Let’s talk about you and me
That got your attention didn’t it, If I had said let’s talk about numbers then 68% of you would have skipped to the next post, and that’s a pretty accurate number because, with enough data everything is pretty predictable so yes 68% of business owners mostly ignore the numbers.
What’s more the 28% that do look at them are generally looking at the wrong ones.
Numbers are half of running a business, not a small part or an inconsequential part, its half, even those of you that don’t like numbers can grasp the importance of that right?
Yes, I know that you know what’s in the bank, but I am not talking about your bank balance and I am not really talking about revenue, profits and cash either, nor am I really talking about balance sheets, (although these have a place and play an important part) as your accountant often makes you look at these.
Every business is a machine made up of people and a culture designed to do just one thing, produce cash. To fine tune that machine, you need to know which parts of the machine need attention and the numbers are the only thing that can tell you that.
A Business that is optimised for producing profit and cash has a very effective sales and marketing approach, a very operationally efficient service and they are very proficient at the finances and all these parts are about the numbers.
Number of leads per day, week or month, cost per lead, per channel, per campaign, your cost of acquisition, lifetime value of a customer, your sales conversion ratios, your profit per sale per marketing campaign, average sales cycle, lead to sale time, and this is just a very high level look at some of the numbers you could look at in just your sales and marketing approach.

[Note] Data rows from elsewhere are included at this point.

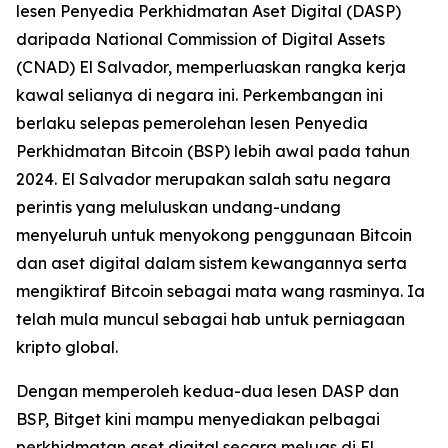
lesen Penyedia Perkhidmatan Aset Digital (DASP)
daripada National Commission of Digital Assets
(CNAD) El Salvador, memperluaskan rangka kerja
kawal selianya di negara ini. Perkembangan ini
berlaku selepas pemerolehan lesen Penyedia
Perkhidmatan Bitcoin (BSP) lebih awal pada tahun
2024. El Salvador merupakan salah satu negara
perintis yang meluluskan undang-undang
menyeluruh untuk menyokong penggunaan Bitcoin
dan aset digital dalam sistem kewangannya serta
mengiktiraf Bitcoin sebagai mata wang rasminya. Ia
telah mula muncul sebagai hab untuk perniagaan
kripto global.
Dengan memperoleh kedua-dua lesen DASP dan
BSP, Bitget kini mampu menyediakan pelbagai
perkhidmatan aset digital secara meluas di El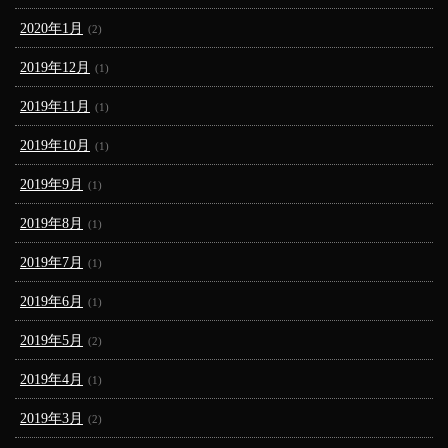
2020年1月
(2)
2019年12月
(1)
2019年11月
(1)
2019年10月
(1)
2019年9月
(1)
2019年8月
(1)
2019年7月
(1)
2019年6月
(1)
2019年5月
(2)
2019年4月
(1)
2019年3月
(2)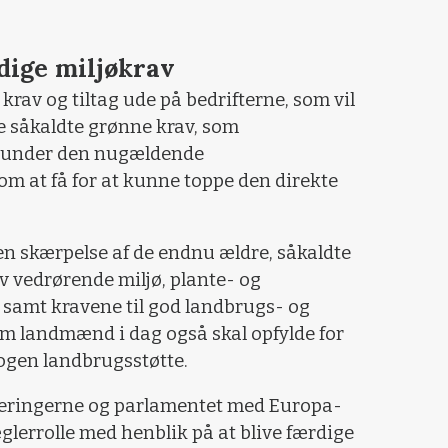
dige miljøkrav
av og tiltag ude på bedrifterne, som vil
 såkaldte grønne krav, som
g under den nugældende
m at få for at kunne toppe den direkte
 en skærpelse af de endnu ældre, såkaldte
vedrørende miljø, plante- og
samt kravene til god landbrugs- og
m landmænd i dag også skal opfylde for
ogen landbrugsstøtte.
egeringerne og parlamentet med Europa-
lerrolle med henblik på at blive færdige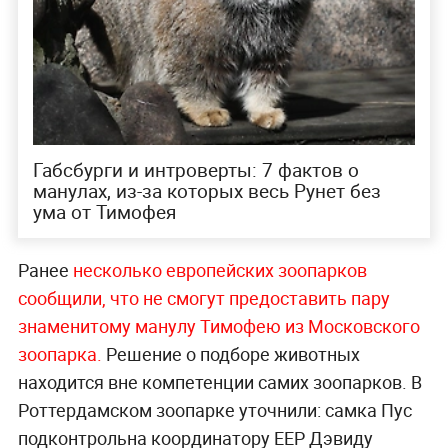
Габсбурги и интроверты: 7 фактов о
манулах, из-за которых весь Рунет без
ума от Тимофея
Ранее
несколько европейских зоопарков
сообщили, что не смогут предоставить пару
знаменитому манулу Тимофею из Московского
зоопарка.
Решение о подборе животных
находится вне компетенции самих зоопарков. В
Роттердамском зоопарке уточнили: самка Пус
подконтрольна координатору EEP Дэвиду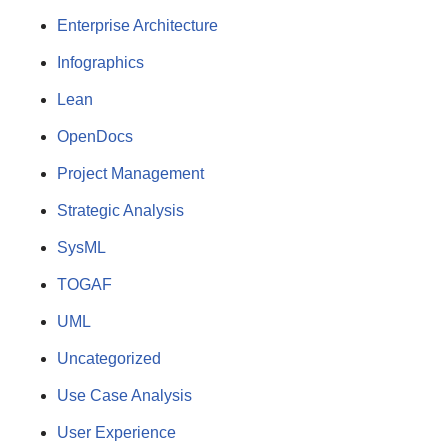
Enterprise Architecture
Infographics
Lean
OpenDocs
Project Management
Strategic Analysis
SysML
TOGAF
UML
Uncategorized
Use Case Analysis
User Experience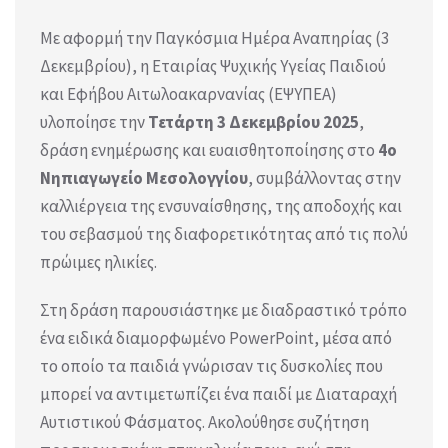
Με αφορμή την Παγκόσμια Ημέρα Αναπηρίας (3
Δεκεμβρίου), η Εταιρίας Ψυχικής Υγείας Παιδιού
και Εφήβου Αιτωλοακαρνανίας (ΕΨΥΠΕΑ)
υλοποίησε την
Τετάρτη 3 Δεκεμβρίου 2025
,
δράση ενημέρωσης και ευαισθητοποίησης στο
4ο
Νηπιαγωγείο Μεσολογγίου
, συμβάλλοντας στην
καλλιέργεια της ενσυναίσθησης, της αποδοχής και
του σεβασμού της διαφορετικότητας από τις πολύ
πρώιμες ηλικίες.
Στη δράση παρουσιάστηκε με διαδραστικό τρόπο
ένα ειδικά διαμορφωμένο PowerPoint, μέσα από
το οποίο τα παιδιά γνώρισαν τις δυσκολίες που
μπορεί να αντιμετωπίζει ένα παιδί με Διαταραχή
Αυτιστικού Φάσματος. Ακολούθησε συζήτηση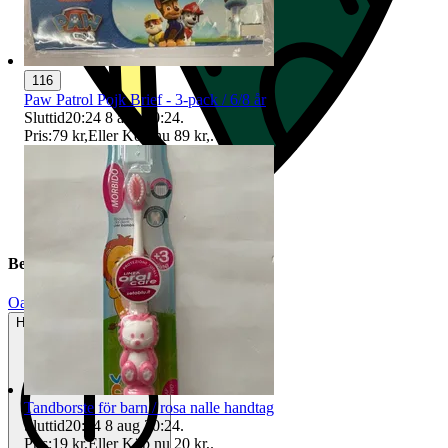
116
Paw Patrol Pojk Brief - 3-pack / 6/8 år
Sluttid
20:24
8 aug 20:24
.
Pris:
79 kr
,
Eller Köp nu
89 kr
,
.
Beskrivning
Oanvänt
Helt ny och aldrig använd
Tandborste för barn / rosa nalle handtag
Sluttid
20:24
8 aug 20:24
.
Pris:
19 kr
,
Eller Köp nu
20 kr
,
.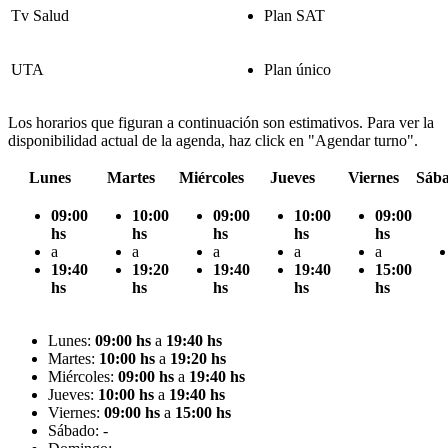
Tv Salud
Plan SAT
UTA
Plan único
Los horarios que figuran a continuación son estimativos. Para ver la
disponibilidad actual de la agenda, haz click en "Agendar turno".
Lunes
Martes
Miércoles
Jueves
Viernes
Sáb
09:00
10:00
09:00
10:00
09:00
hs
hs
hs
hs
hs
a
a
a
a
a
19:40
19:20
19:40
19:40
15:00
hs
hs
hs
hs
hs
Lunes:
09:00 hs
a
19:40 hs
Martes:
10:00 hs
a
19:20 hs
Miércoles:
09:00 hs
a
19:40 hs
Jueves:
10:00 hs
a
19:40 hs
Viernes:
09:00 hs
a
15:00 hs
Sábado: -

It is quite obvious that a business can operate with out paying attention to the numbers otherwise I would never hear the “I have to ask the accountant” response when I ask about year-to-date profit and yet, this is such an incredibly risky way to run a business, yes you can be lucky for years before it finally bites you in the arse but it usually does at some point and I have heard so many horror stories that could all have been avoided if the owner had just been paying attention to the right numbers.
And there is the crux of the problem most business owners did not go into business to get bogged down in the data, they wanted to create a better construction company, pioneer a new engineering concept or deliver a better service in their field, and yet all of those things are measurable, not just are measurable they should be measured if you want to be better at something than the competition, or prove your new way of doing something is really an improvement on the old way, or even to prove your service is better, by what standard will you prove it? Because it’s easy to say you are better, newer or give great service but its just bluster if you cant quantitively prove it.